== DATA PROVIDED

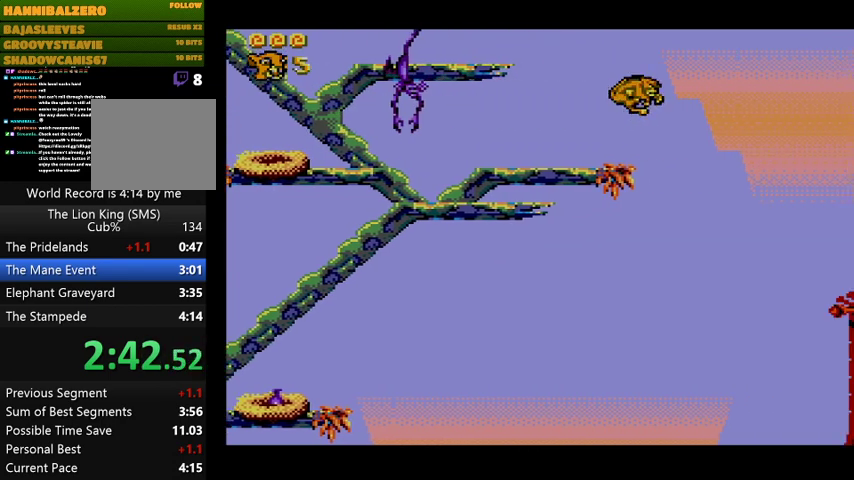
{"buttons": [], "events": []}
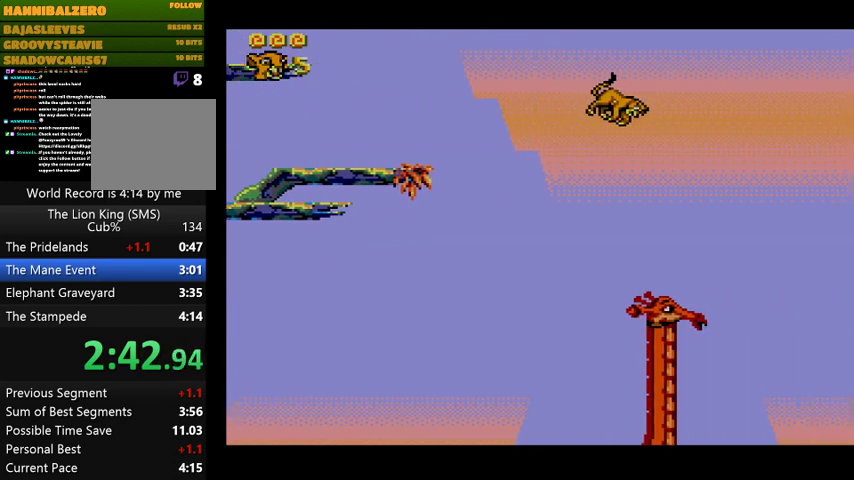
{"buttons": ["DPAD_RIGHT"], "events": [[500, "DPAD_RIGHT", "down"]]}
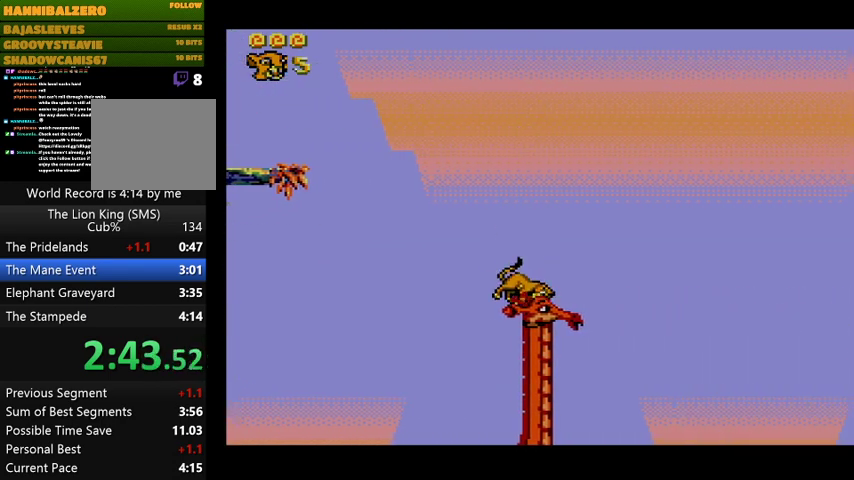
{"buttons": ["CROSS", "DPAD_RIGHT"], "events": [[133, "CROSS", "down"]]}
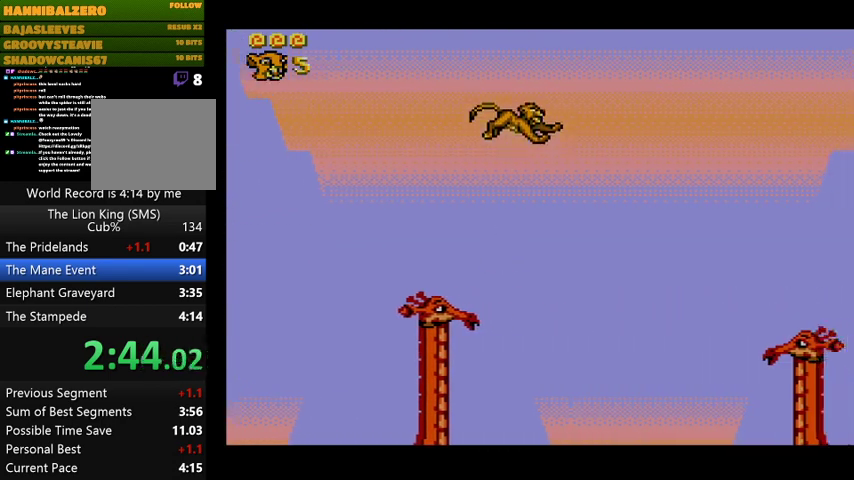
{"buttons": ["DPAD_RIGHT"], "events": [[433, "CROSS", "up"]]}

====

WHAT YOU NEED TO DO.
Using the material above, copy every line in which the string "CROSS" occurs.

PROBLEM SOLUTION.
{"buttons": ["CROSS", "DPAD_RIGHT"], "events": [[133, "CROSS", "down"]]}
{"buttons": ["DPAD_RIGHT"], "events": [[433, "CROSS", "up"]]}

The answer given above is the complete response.